*Aufgabenstellung:*
Bearbeite den Textauszug über die Multispektralkamera: Gib alles von "Multispektrale Kamera" bis hinunter zu "Auflösung. (FAU/Nils Genser)" wieder und setze dabei "Versuchsaufbau" an die Stelle von "Prototyp".

*Textauszug:*

Intelligente Kameras ergänzen menschliche Wahrnehmung

Multispektrale Kamera
Der Prototyp der hochauflösenden Multispektralkamera, den das Forschungsteam am Lehrstuhl für Multimediakommunikation und Signalverarbeitung der FAU entwickelt hat: 5x5 Kameras verbinden die örtliche, zeitliche und spektrale Auflösung. (FAU/Nils Genser)

FAU-Team entwickelt kosteneffiziente und hochauflösende Multispektralkamera

Intelligente Kameras gelten als nächster Meilenstein in der Bild- und Videosignalverarbeitung. Ein Forschungsteam am Lehrstuhl für Multimediakommunikation und Signalverarbeitung der FAU hat eine intelligente Kamera entwickelt, die sowohl eine hohe örtliche als auch zeitliche und spektrale Auflösung erreicht. Die Einsatzbereiche sind vielfältig und können den Umwelt- und Ressourcenschutz ebenso verbessern wie das autonome Fahren oder die moderne Landwirtschaft. Die Forschungsergebnisse sind als Open-Access-Publikation erschienen.

*Angezeigte Informationen:*
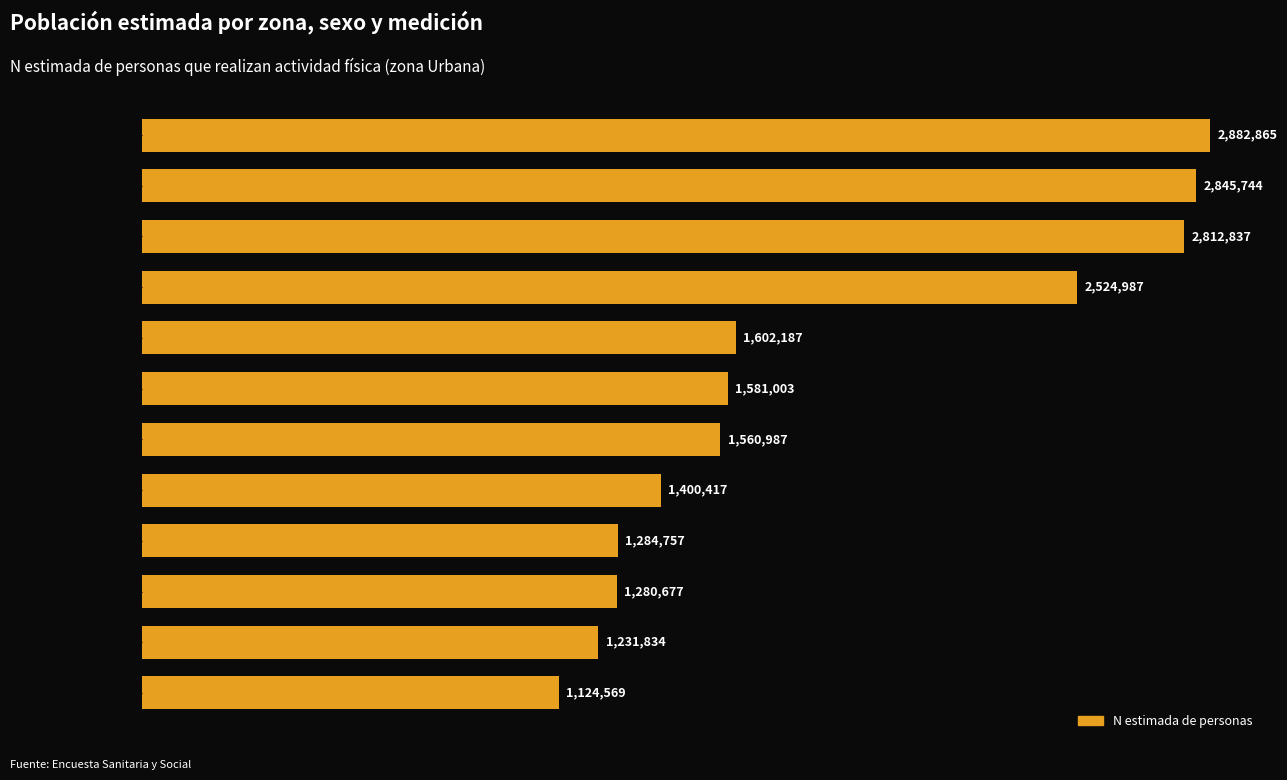

Are the bars horizontal?

Yes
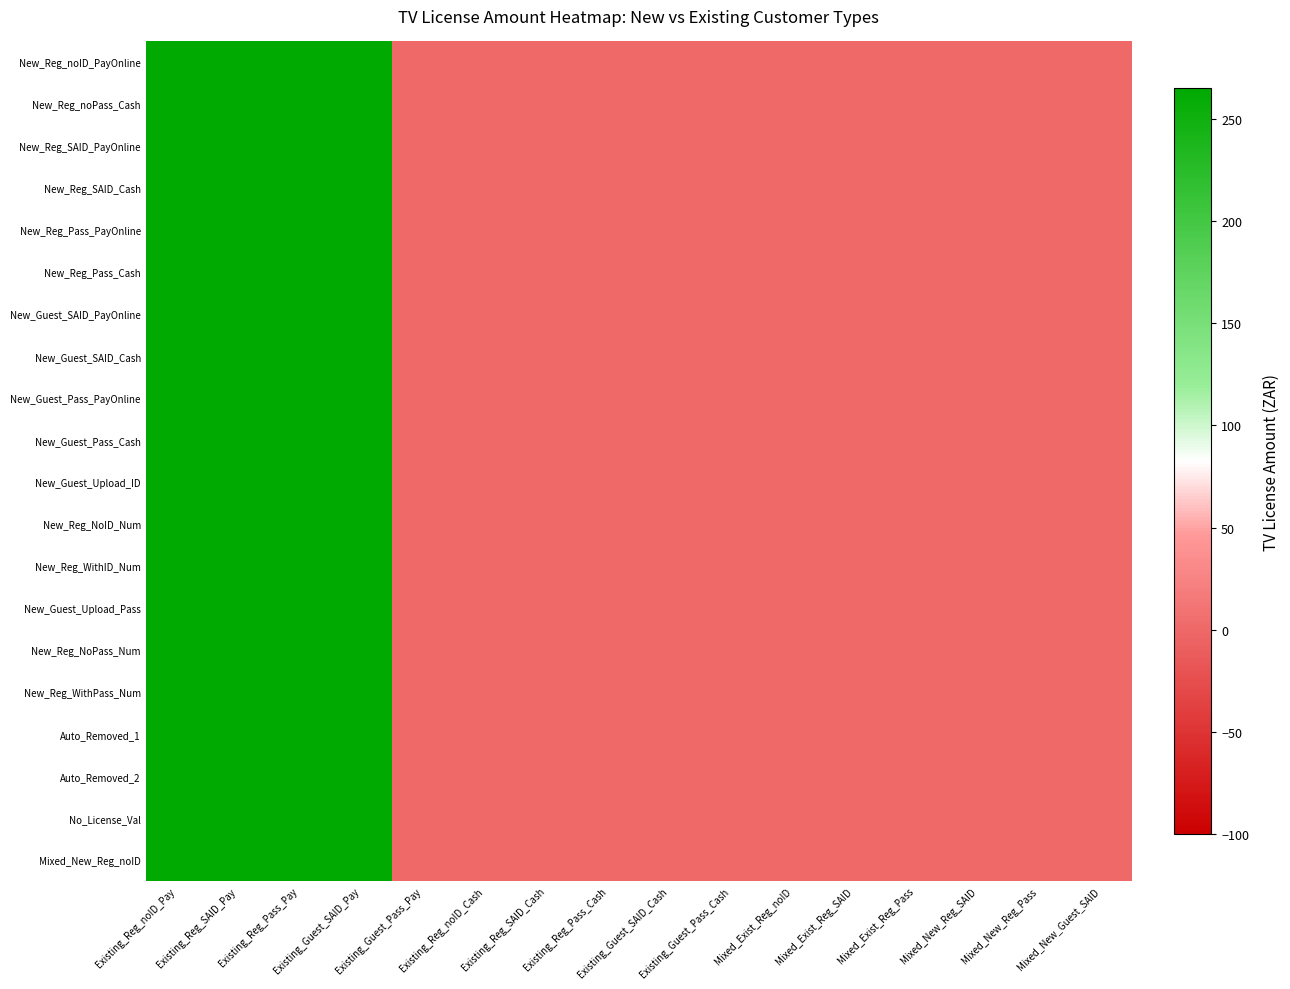

Which label corresponds to the smallest value in the chart?

Existing_Guest_Pass_Pay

*Erwartete Ausgabe:*
Multispektrale Kamera
Der Versuchsaufbau der hochauflösenden Multispektralkamera, den das Forschungsteam am Lehrstuhl für Multimediakommunikation und Signalverarbeitung der FAU entwickelt hat: 5x5 Kameras verbinden die örtliche, zeitliche und spektrale Auflösung. (FAU/Nils Genser)